Hz. Resûl-i Ekrem’in dar-ı bekaya irtihaline kadar da bu suretle kullanıldı. Fa­kat sonra kesildi, kullanılmadı. Hz. Ebû Bekir’in hilâfeti zamanı ile Hz. Ömer’in hilâfetinin dört senesi böyle geçti. Sonra resmî muameleler ve me­denî münâsebetlerin vakitlerini belli etmeye ve tayinine ciddi gerek duyuldu.

Bunun üzerine Hz. Ömer ashabı topladı, onlarla istişare etti.

Sa’d b. Ebî Vakkas Hazretleri, Pey­gam­be­ri­mizin vefatı za­manının esas alın­masını; Talha b. Ubeydullah Hazretleri, Efendimizin peygamber olarak gön­de­riliş tarihini; Hz. Ali, Resûl-i Kibriya’nın Medine’ye hicretlerini; başka­ları ise, Efendimizin doğum gününün tarihe başlangıç olarak kabul edilmesini teklif et­tiler.

Hicret’in on yedinci veya on altıncı yılında toplanan bu şûranın müzâkere­leri neticesinde, Hz. Ali’nin teklifi üzerine ittifak edildi. Ancak hangi ayın baş­lan­gıç olarak kabul edileceği hususunda bir mutabakata varılmadı. Abdurrah­man b. Avf Hazretleri, “haram aylar”ın ilki olduğu için Receb’i; Talha b. Ubey­dullah, Müslümanların mübarek ayıdır diye Rama­zan’ı; Hz. Ali (r.a.) ise, sene başıdır diye Muharrem’i baş­langıç olarak teklif etti. Bu hususta da yine Hz. Ali’nin tek­lifi kabul edildi.

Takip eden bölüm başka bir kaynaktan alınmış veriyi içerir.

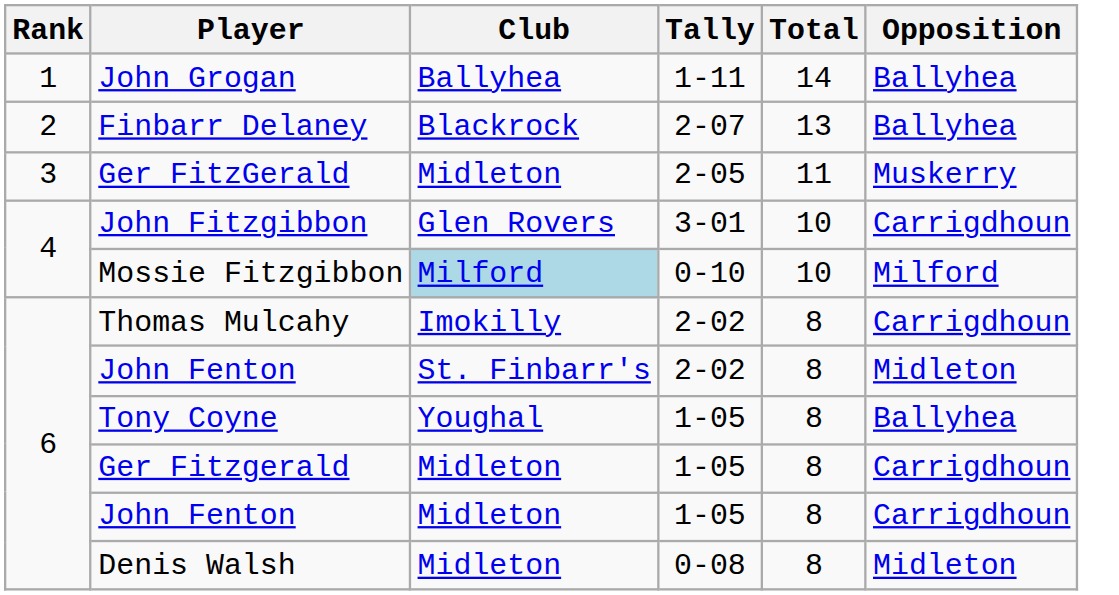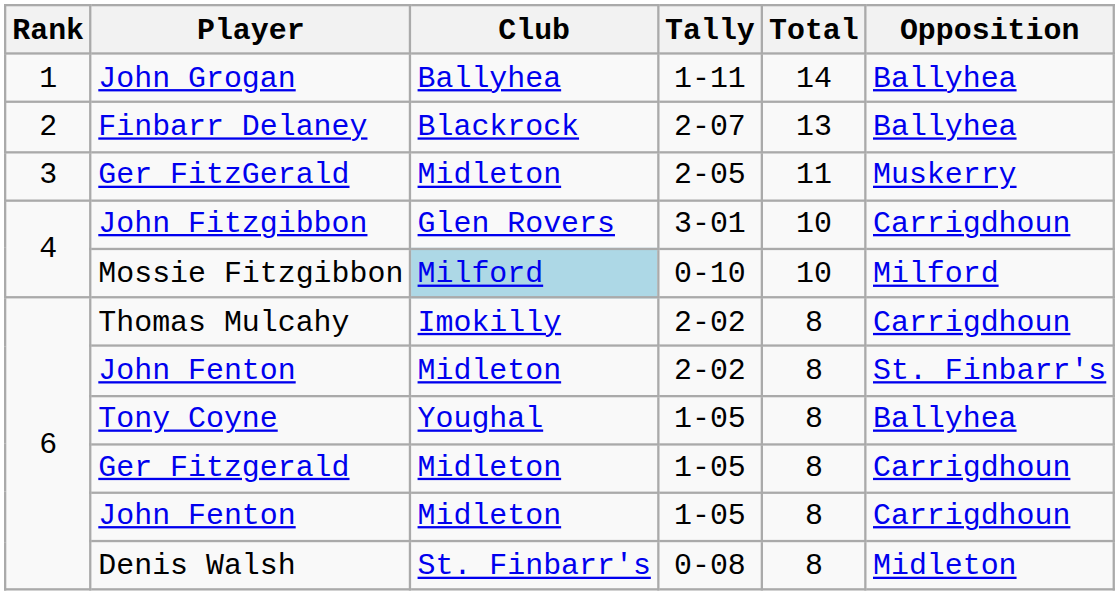John Fenton / 2-02 | Club: St. Finbarr's -> Midleton
John Fenton / 2-02 | Opposition: Midleton -> St. Finbarr's
Denis Walsh | Club: Midleton -> St. Finbarr's
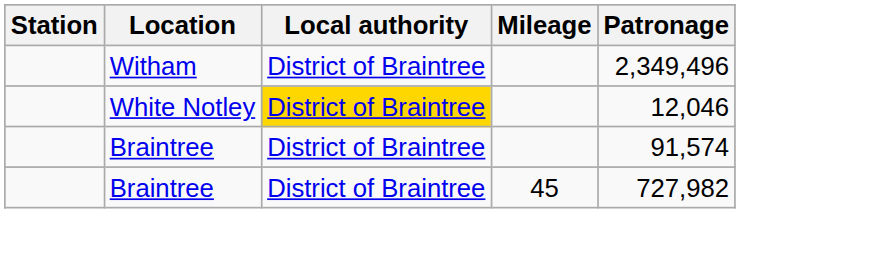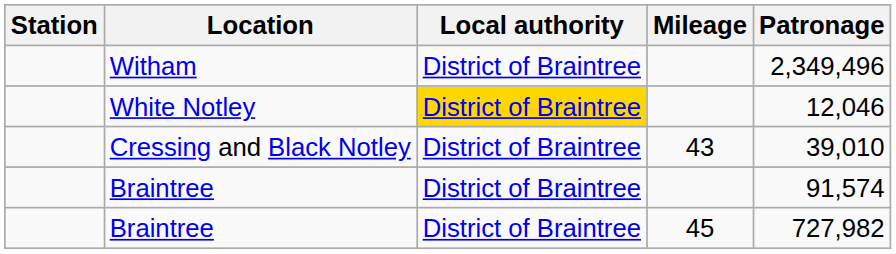+ row: Cressing and Black Notley | District of Braintree | 43 | 39,010
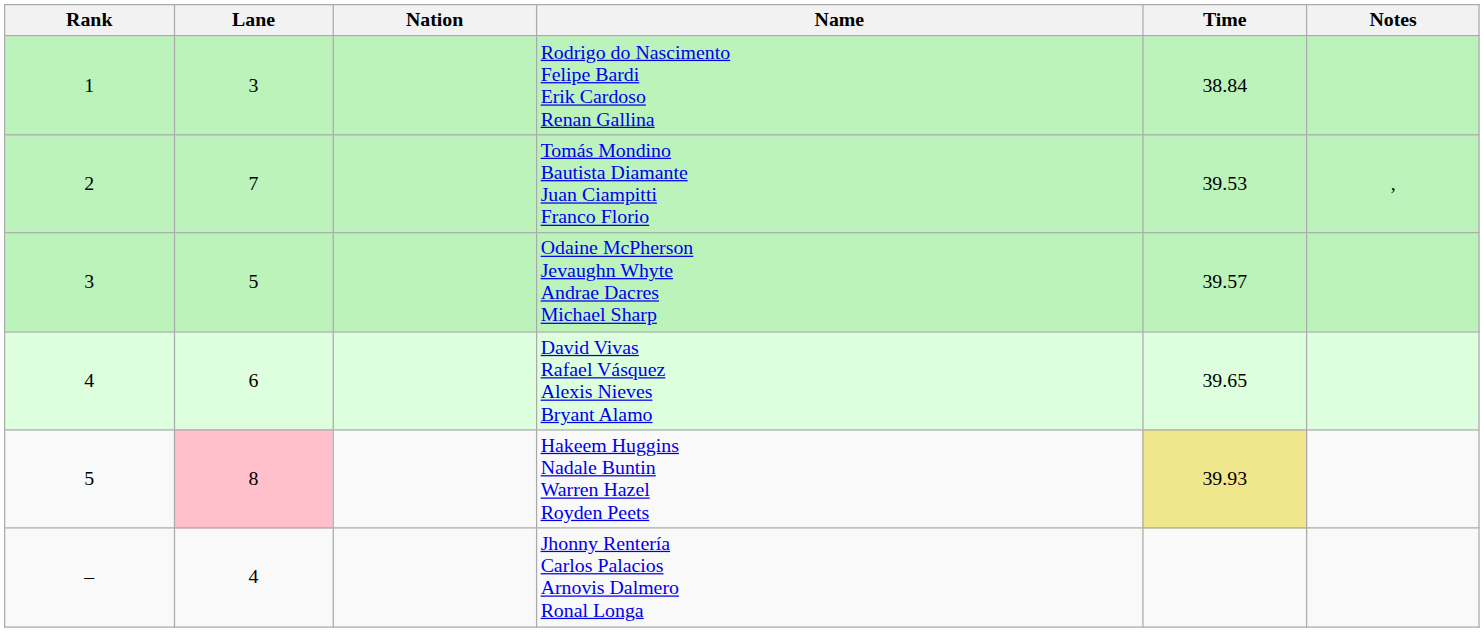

Böylece, kamer senesi esas ve hicret tarihi başlangıç ka­bul edilerek, Müslü­manlar kendilerine mahsus bir takvim tanzim etmiş oldular.[14]


_____________________________________________________________

[1] Halebî, İnsanü’l-Uyûn, c. 2, s. 58.
[2] Müslim, Sahih, c. 8, s. 236; Taberî, Tarih, c. 2, s. 248.
[3] İbn Mâce, Sünen, c. 2, s. 612.
[4] İbn Sa’d, Tabakat, c. 1, s. 235; Buharî, Sahih, c. 2, s. 335.
[5] İbn Sa’d, a.g.e., c. 1, s. 236; Buharî, a.g.e., c. 2, s. 335.
[6] İbn Sa’d, a.g.e., c. 1, s. 234; Buharî, a.g.e., c. 2, s. 337.
[7] İbn Sa’d, a.g.e., c. 1, s. 234.
[8] İbn Hişam, Sîre, c. 2, s. 143-144.
[9] Müslim, Sahih, c. 6, s. 127.
[10] İbn Hişam, Sîre, c. 2, s. 144.
[11] Müslim, Sahih, c. 6, s. 126-127.
[12] Kadı İyaz, eş-Şifa, c. 1, s. 563; Bediüzzaman Said Nursî, Mektûbat, s. 117.
[13] Bediüzzaman Said Nursî, a.g.e., s. 123.